*Aim of the exercise*
Output the entries below without any alteration.

*Entries shown*
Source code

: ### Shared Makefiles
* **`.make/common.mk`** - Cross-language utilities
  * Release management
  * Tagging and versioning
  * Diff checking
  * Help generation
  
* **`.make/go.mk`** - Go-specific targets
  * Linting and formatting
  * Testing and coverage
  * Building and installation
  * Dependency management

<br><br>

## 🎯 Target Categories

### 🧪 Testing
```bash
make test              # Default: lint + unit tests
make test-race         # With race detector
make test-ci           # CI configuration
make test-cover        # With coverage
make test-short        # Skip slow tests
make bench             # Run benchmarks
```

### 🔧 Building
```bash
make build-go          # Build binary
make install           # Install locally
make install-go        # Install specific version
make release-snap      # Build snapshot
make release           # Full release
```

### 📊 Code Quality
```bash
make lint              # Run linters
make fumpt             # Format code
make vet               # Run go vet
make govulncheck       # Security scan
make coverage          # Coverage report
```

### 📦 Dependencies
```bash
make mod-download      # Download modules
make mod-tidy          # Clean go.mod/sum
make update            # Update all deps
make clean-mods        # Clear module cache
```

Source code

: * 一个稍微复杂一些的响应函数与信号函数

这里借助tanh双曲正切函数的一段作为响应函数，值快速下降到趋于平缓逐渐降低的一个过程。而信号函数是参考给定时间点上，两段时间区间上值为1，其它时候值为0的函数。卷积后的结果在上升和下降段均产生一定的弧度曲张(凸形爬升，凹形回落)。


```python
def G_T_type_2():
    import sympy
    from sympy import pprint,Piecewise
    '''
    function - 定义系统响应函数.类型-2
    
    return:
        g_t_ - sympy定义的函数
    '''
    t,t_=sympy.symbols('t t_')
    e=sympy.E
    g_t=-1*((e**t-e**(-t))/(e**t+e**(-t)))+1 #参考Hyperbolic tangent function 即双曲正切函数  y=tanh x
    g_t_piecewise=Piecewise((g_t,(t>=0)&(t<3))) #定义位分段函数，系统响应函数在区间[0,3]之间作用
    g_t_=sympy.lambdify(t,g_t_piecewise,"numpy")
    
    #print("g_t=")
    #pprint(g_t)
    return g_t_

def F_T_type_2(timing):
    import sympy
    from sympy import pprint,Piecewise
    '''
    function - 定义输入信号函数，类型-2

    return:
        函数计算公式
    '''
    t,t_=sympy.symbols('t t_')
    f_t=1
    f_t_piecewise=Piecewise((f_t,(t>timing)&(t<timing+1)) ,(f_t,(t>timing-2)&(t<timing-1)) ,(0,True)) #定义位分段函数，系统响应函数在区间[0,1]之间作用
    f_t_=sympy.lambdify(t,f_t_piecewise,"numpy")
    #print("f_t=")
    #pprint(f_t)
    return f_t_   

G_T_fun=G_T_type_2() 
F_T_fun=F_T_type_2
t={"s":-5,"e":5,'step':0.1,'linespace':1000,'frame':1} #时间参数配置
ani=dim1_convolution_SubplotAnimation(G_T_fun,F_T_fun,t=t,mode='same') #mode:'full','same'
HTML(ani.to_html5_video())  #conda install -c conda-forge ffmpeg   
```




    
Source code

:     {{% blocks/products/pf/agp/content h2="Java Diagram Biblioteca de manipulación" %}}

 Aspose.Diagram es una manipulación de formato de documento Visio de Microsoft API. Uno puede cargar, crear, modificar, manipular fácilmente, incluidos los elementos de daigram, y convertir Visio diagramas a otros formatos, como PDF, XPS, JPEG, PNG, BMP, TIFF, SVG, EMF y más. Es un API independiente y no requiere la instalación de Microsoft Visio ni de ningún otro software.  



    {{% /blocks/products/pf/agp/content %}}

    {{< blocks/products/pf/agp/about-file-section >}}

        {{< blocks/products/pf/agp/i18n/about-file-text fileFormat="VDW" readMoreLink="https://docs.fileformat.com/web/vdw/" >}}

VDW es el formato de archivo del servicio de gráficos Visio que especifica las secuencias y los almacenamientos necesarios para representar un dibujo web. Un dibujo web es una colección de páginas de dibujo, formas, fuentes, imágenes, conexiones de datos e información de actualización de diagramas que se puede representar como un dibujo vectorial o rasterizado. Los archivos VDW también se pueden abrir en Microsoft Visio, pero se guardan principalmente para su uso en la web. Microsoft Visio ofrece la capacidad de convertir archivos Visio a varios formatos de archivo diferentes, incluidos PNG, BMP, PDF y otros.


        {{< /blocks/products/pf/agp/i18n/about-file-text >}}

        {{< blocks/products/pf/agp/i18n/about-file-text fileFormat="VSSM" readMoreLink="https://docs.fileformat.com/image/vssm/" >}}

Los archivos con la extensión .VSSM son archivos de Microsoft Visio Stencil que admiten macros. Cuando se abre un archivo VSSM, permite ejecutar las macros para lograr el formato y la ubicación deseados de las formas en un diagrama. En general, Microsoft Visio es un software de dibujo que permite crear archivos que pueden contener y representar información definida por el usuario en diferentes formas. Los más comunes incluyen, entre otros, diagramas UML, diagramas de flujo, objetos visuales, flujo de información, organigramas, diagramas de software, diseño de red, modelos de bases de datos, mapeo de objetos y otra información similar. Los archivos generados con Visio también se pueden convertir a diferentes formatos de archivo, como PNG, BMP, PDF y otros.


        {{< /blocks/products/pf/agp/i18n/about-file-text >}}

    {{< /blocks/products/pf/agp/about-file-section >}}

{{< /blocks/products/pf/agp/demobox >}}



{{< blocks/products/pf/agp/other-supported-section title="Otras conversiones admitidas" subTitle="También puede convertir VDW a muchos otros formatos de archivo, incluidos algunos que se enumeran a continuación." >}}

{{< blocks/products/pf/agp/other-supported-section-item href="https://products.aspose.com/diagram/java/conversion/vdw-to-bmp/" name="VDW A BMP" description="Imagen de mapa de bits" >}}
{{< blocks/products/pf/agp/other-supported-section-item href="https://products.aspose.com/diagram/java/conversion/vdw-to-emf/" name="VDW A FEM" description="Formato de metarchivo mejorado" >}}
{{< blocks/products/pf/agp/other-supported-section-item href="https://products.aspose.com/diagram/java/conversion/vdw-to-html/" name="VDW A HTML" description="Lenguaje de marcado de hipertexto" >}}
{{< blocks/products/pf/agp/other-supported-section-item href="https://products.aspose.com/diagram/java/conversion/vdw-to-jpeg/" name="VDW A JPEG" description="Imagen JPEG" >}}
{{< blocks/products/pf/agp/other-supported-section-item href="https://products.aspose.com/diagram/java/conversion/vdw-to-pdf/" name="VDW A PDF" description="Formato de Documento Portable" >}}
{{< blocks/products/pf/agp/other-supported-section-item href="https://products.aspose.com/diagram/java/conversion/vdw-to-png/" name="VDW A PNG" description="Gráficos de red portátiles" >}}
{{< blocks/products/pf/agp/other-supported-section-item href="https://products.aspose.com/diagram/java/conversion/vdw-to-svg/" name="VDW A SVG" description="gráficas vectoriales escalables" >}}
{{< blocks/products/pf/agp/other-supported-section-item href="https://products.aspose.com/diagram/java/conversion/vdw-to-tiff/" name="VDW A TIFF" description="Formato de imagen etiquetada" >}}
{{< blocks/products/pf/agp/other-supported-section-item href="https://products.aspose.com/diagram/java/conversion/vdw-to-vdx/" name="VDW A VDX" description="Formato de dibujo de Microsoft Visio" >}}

*Solved problem*
Source code

: ### Shared Makefiles
* **`.make/common.mk`** - Cross-language utilities
  * Release management
  * Tagging and versioning
  * Diff checking
  * Help generation
  
* **`.make/go.mk`** - Go-specific targets
  * Linting and formatting
  * Testing and coverage
  * Building and installation
  * Dependency management

<br><br>

## 🎯 Target Categories

### 🧪 Testing
```bash
make test              # Default: lint + unit tests
make test-race         # With race detector
make test-ci           # CI configuration
make test-cover        # With coverage
make test-short        # Skip slow tests
make bench             # Run benchmarks
```

### 🔧 Building
```bash
make build-go          # Build binary
make install           # Install locally
make install-go        # Install specific version
make release-snap      # Build snapshot
make release           # Full release
```

### 📊 Code Quality
```bash
make lint              # Run linters
make fumpt             # Format code
make vet               # Run go vet
make govulncheck       # Security scan
make coverage          # Coverage report
```

### 📦 Dependencies
```bash
make mod-download      # Download modules
make mod-tidy          # Clean go.mod/sum
make update            # Update all deps
make clean-mods        # Clear module cache
```

Source code

: * 一个稍微复杂一些的响应函数与信号函数

这里借助tanh双曲正切函数的一段作为响应函数，值快速下降到趋于平缓逐渐降低的一个过程。而信号函数是参考给定时间点上，两段时间区间上值为1，其它时候值为0的函数。卷积后的结果在上升和下降段均产生一定的弧度曲张(凸形爬升，凹形回落)。


```python
def G_T_type_2():
    import sympy
    from sympy import pprint,Piecewise
    '''
    function - 定义系统响应函数.类型-2
    
    return:
        g_t_ - sympy定义的函数
    '''
    t,t_=sympy.symbols('t t_')
    e=sympy.E
    g_t=-1*((e**t-e**(-t))/(e**t+e**(-t)))+1 #参考Hyperbolic tangent function 即双曲正切函数  y=tanh x
    g_t_piecewise=Piecewise((g_t,(t>=0)&(t<3))) #定义位分段函数，系统响应函数在区间[0,3]之间作用
    g_t_=sympy.lambdify(t,g_t_piecewise,"numpy")
    
    #print("g_t=")
    #pprint(g_t)
    return g_t_

def F_T_type_2(timing):
    import sympy
    from sympy import pprint,Piecewise
    '''
    function - 定义输入信号函数，类型-2

    return:
        函数计算公式
    '''
    t,t_=sympy.symbols('t t_')
    f_t=1
    f_t_piecewise=Piecewise((f_t,(t>timing)&(t<timing+1)) ,(f_t,(t>timing-2)&(t<timing-1)) ,(0,True)) #定义位分段函数，系统响应函数在区间[0,1]之间作用
    f_t_=sympy.lambdify(t,f_t_piecewise,"numpy")
    #print("f_t=")
    #pprint(f_t)
    return f_t_   

G_T_fun=G_T_type_2() 
F_T_fun=F_T_type_2
t={"s":-5,"e":5,'step':0.1,'linespace':1000,'frame':1} #时间参数配置
ani=dim1_convolution_SubplotAnimation(G_T_fun,F_T_fun,t=t,mode='same') #mode:'full','same'
HTML(ani.to_html5_video())  #conda install -c conda-forge ffmpeg   
```




    
Source code

:     {{% blocks/products/pf/agp/content h2="Java Diagram Biblioteca de manipulación" %}}

 Aspose.Diagram es una manipulación de formato de documento Visio de Microsoft API. Uno puede cargar, crear, modificar, manipular fácilmente, incluidos los elementos de daigram, y convertir Visio diagramas a otros formatos, como PDF, XPS, JPEG, PNG, BMP, TIFF, SVG, EMF y más. Es un API independiente y no requiere la instalación de Microsoft Visio ni de ningún otro software.  



    {{% /blocks/products/pf/agp/content %}}

    {{< blocks/products/pf/agp/about-file-section >}}

        {{< blocks/products/pf/agp/i18n/about-file-text fileFormat="VDW" readMoreLink="https://docs.fileformat.com/web/vdw/" >}}

VDW es el formato de archivo del servicio de gráficos Visio que especifica las secuencias y los almacenamientos necesarios para representar un dibujo web. Un dibujo web es una colección de páginas de dibujo, formas, fuentes, imágenes, conexiones de datos e información de actualización de diagramas que se puede representar como un dibujo vectorial o rasterizado. Los archivos VDW también se pueden abrir en Microsoft Visio, pero se guardan principalmente para su uso en la web. Microsoft Visio ofrece la capacidad de convertir archivos Visio a varios formatos de archivo diferentes, incluidos PNG, BMP, PDF y otros.


        {{< /blocks/products/pf/agp/i18n/about-file-text >}}

        {{< blocks/products/pf/agp/i18n/about-file-text fileFormat="VSSM" readMoreLink="https://docs.fileformat.com/image/vssm/" >}}

Los archivos con la extensión .VSSM son archivos de Microsoft Visio Stencil que admiten macros. Cuando se abre un archivo VSSM, permite ejecutar las macros para lograr el formato y la ubicación deseados de las formas en un diagrama. En general, Microsoft Visio es un software de dibujo que permite crear archivos que pueden contener y representar información definida por el usuario en diferentes formas. Los más comunes incluyen, entre otros, diagramas UML, diagramas de flujo, objetos visuales, flujo de información, organigramas, diagramas de software, diseño de red, modelos de bases de datos, mapeo de objetos y otra información similar. Los archivos generados con Visio también se pueden convertir a diferentes formatos de archivo, como PNG, BMP, PDF y otros.


        {{< /blocks/products/pf/agp/i18n/about-file-text >}}

    {{< /blocks/products/pf/agp/about-file-section >}}

{{< /blocks/products/pf/agp/demobox >}}



{{< blocks/products/pf/agp/other-supported-section title="Otras conversiones admitidas" subTitle="También puede convertir VDW a muchos otros formatos de archivo, incluidos algunos que se enumeran a continuación." >}}

{{< blocks/products/pf/agp/other-supported-section-item href="https://products.aspose.com/diagram/java/conversion/vdw-to-bmp/" name="VDW A BMP" description="Imagen de mapa de bits" >}}
{{< blocks/products/pf/agp/other-supported-section-item href="https://products.aspose.com/diagram/java/conversion/vdw-to-emf/" name="VDW A FEM" description="Formato de metarchivo mejorado" >}}
{{< blocks/products/pf/agp/other-supported-section-item href="https://products.aspose.com/diagram/java/conversion/vdw-to-html/" name="VDW A HTML" description="Lenguaje de marcado de hipertexto" >}}
{{< blocks/products/pf/agp/other-supported-section-item href="https://products.aspose.com/diagram/java/conversion/vdw-to-jpeg/" name="VDW A JPEG" description="Imagen JPEG" >}}
{{< blocks/products/pf/agp/other-supported-section-item href="https://products.aspose.com/diagram/java/conversion/vdw-to-pdf/" name="VDW A PDF" description="Formato de Documento Portable" >}}
{{< blocks/products/pf/agp/other-supported-section-item href="https://products.aspose.com/diagram/java/conversion/vdw-to-png/" name="VDW A PNG" description="Gráficos de red portátiles" >}}
{{< blocks/products/pf/agp/other-supported-section-item href="https://products.aspose.com/diagram/java/conversion/vdw-to-svg/" name="VDW A SVG" description="gráficas vectoriales escalables" >}}
{{< blocks/products/pf/agp/other-supported-section-item href="https://products.aspose.com/diagram/java/conversion/vdw-to-tiff/" name="VDW A TIFF" description="Formato de imagen etiquetada" >}}
{{< blocks/products/pf/agp/other-supported-section-item href="https://products.aspose.com/diagram/java/conversion/vdw-to-vdx/" name="VDW A VDX" description="Formato de dibujo de Microsoft Visio" >}}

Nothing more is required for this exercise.